(SELECTED PASSAGE begins)

Many of the notional gains from employing migrant labour, therefore, are illusory, based on the economics of the madhouse. Better skilled, indigenous labour can often do the job more economically, if the charging framework allowed it.

But there is another aspect to this. On the broader national scale, what is the economic value is getting migrants in to do the job if that means your British workforce is sitting idle at home, on the dole or on benefits – or out thieving, to make a little bit on the side.

The same also goes for manufacturing goods, especially in terms of public procurement. If a public authority buys "offshore", then – since this is paid for by the taxpayer - a simple calculation should apply. Take the "offshore" price and then compare it with the price from a domestic manufacturer. But, in respect of the domestic price, deduct the amount of tax that will be paid by the supplier and his employees. Then, to the "offshore" price, add the total cost of the dole and benefits that will be paid to British workers sitting idle because the work went to foreign workers. In many instances, the "cheapest" price turns out to be very expensive.

The trouble is, that in assessing the individual costs of project, the supplier of services or the purchaser of cheap foreign goods does not bear the social cost of their actions. They may get the benefits of the cheap labour, or the cut-price imports, but the taxpayer pays the real price.

As for the bullshit that the migrants are "only doing jobs we would not do", no more is this used than in agriculture, where – it is claimed – that British people simply would not do the job.

Yet, in my youth, I spent a year on an Israeli kibbutz, working for nothing as a farm labourer, doing precisely the jobs which our industry tells us the British won't do. And the "tourist camp" – as the Israelis called it – was one of hundreds, housing thousands of young foreigners who kept Israeli agriculture going while their sons and daughters went off to war.

Now, the situation is not analogous but, with a little imagination, I have no doubt that "farming camps", set up for British students and youngsters – with basic entertainment and other diversions – could be highly popular. We don't know that, and will not know it, because it has not been tried and will never be tried.

(SELECTED PASSAGE ends)

CHECK YOUR UNDERSTANDING.
1: Render this sentence from the passage on migrant labor into Spanish: "They may get the benefits of the cheap labour, or the cut-price imports, but the taxpayer pays the real price."
2: Write the next few sentences of the passage on migrant labor, picking up after its final sentence.

(ENTRIES SUPPLIED begins)

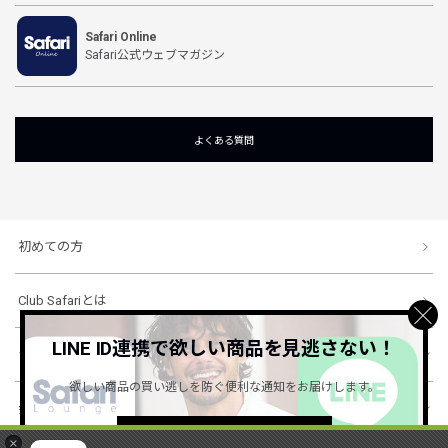
Safari Online
Safari公式ウェブマガジン
よくある質問
初めての方
Club Safariとは
LINE ID連携で欲しい商品を見逃さない！
ショッピングガイド
欲しい商品の買い逃しを防ぐ便利な通知をお届けします。
会社概要・規約
詳しくはこちら ＞
×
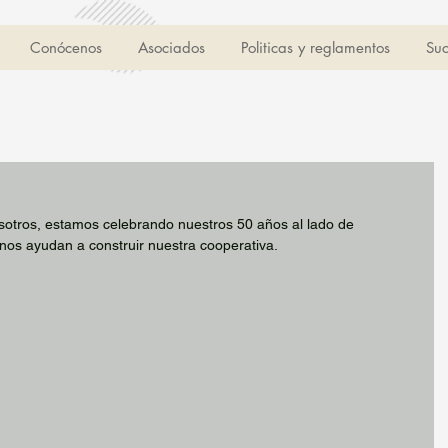
Conócenos
Asociados
Politicas y reglamentos
Suc
sotros, estamos celebrando nuestros 50 años al lado de 
nos ayudan a construir nuestra cooperativa. 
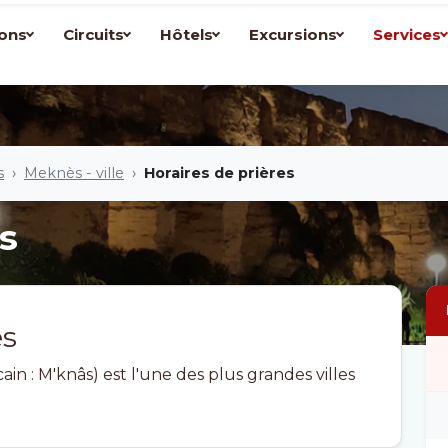
ons
Circuits
Hôtels
Excursions
Services
s
Meknès - ville
Horaires de prières
s
ès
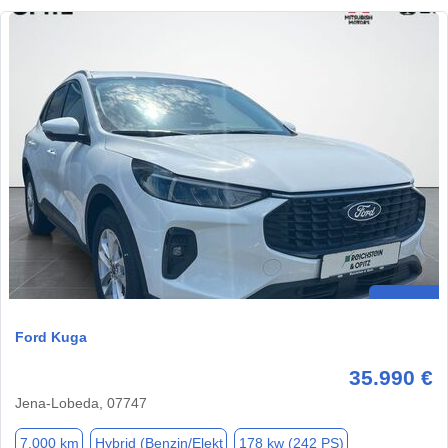
Ford Kuga
35.990 €
Jena-Lobeda, 07747
7.000 km
Hybrid (Benzin/Elekt
178 kw (242 PS)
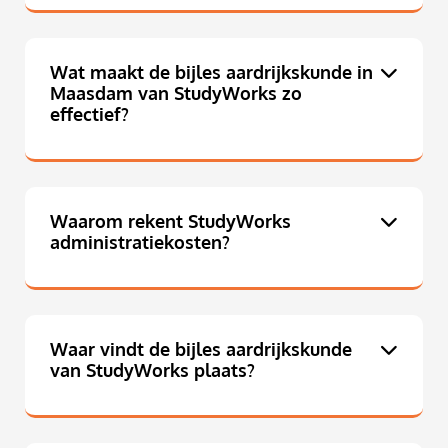
Wat maakt de bijles aardrijkskunde in
Maasdam van StudyWorks zo
effectief?
Waarom rekent StudyWorks
administratiekosten?
Waar vindt de bijles aardrijkskunde
van StudyWorks plaats?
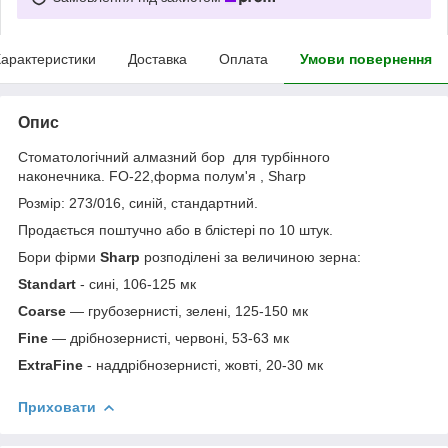
арактеристики
Доставка
Оплата
Умови повернення
Опис
Стоматологічний алмазний бор для турбінного
наконечника. FO-22,форма полум'я , Sharp
Розмір: 273/016, синій, стандартний.
Продається поштучно або в блістері по 10 штук.
Бори фірми
Sharp
розподілені за величиною зерна:
Standart
- сині, 106-125 мк
Coarse
— грубозернисті, зелені, 125-150 мк
Fine
— дрібнозернисті, червоні, 53-63 мк
ExtraFine
- наддрібнозернисті, жовті, 20-30 мк
Приховати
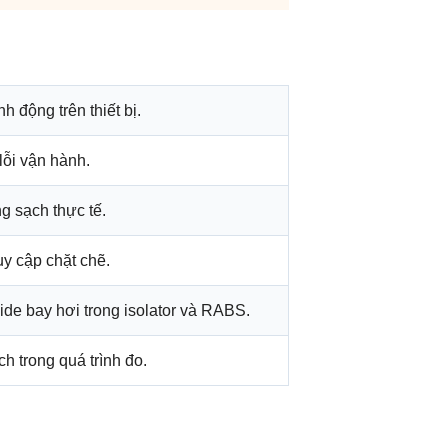
 động trên thiết bị.
lỗi vận hành.
g sạch thực tế.
uy cập chặt chẽ.
de bay hơi trong isolator và RABS.
h trong quá trình đo.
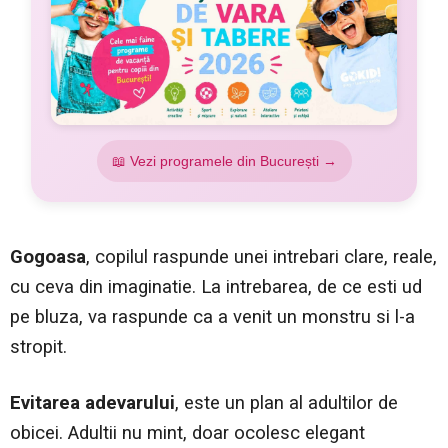
📖 Vezi programele din București →
Gogoasa
, copilul raspunde unei intrebari clare, reale,
cu ceva din imaginatie. La intrebarea, de ce esti ud
pe bluza, va raspunde ca a venit un monstru si l-a
stropit.
Evitarea adevarului
, este un plan al adultilor de
obicei. Adultii nu mint, doar ocolesc elegant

(ENTRIES SUPPLIED ends)

ANSWERS PROVIDED.
1: Puede que obtengan los beneficios de la mano de obra barata, o de las importaciones a precio reducido, pero es el contribuyente quien paga el precio real.

2:
Yet, during the war, when hundreds of thousands of middle-class women were conscripted into farming, as part of the Land Army, many counted the time spent as the happiest in their lives. My own mother was one such.

In short, there are many different facets to the use of migrant workers and while – or so they tell us – there are economic benefits, these may be overstated, while the downsides are all too apparent. For sure, any one of us can gain short-term, from the Polish plumber – especially when getting a local seems impossible – but there is more to this than saving a quick buck. There are other ways round local labour shortages and difficulties, without having to resort to migrant labour in what amounts to a "race for the bottom".

Opening our borders to the unrestricted flow of migrant workers, from the EU or anywhere else, has never been a good idea and, in many respects, British society is suffering the trauma from earlier phases of such a policy, when huge numbers of Jamaican workers were imported to solve post-war labour shortages.

It is this, in its diffident, and ill-expressed way, that UKIP has been pointing out. It is one of the few parties that have attempted to raise this issue – apart from the BNP, which loses out because of the racist overtones – and this issue is certainly one that should be discussed widely. Knapman, with his little antics, has betrayed his own party, and made rational discussion that much more difficult. But, as I suggested on my earlier post on the BNP, simply not talking about it won't make it go away.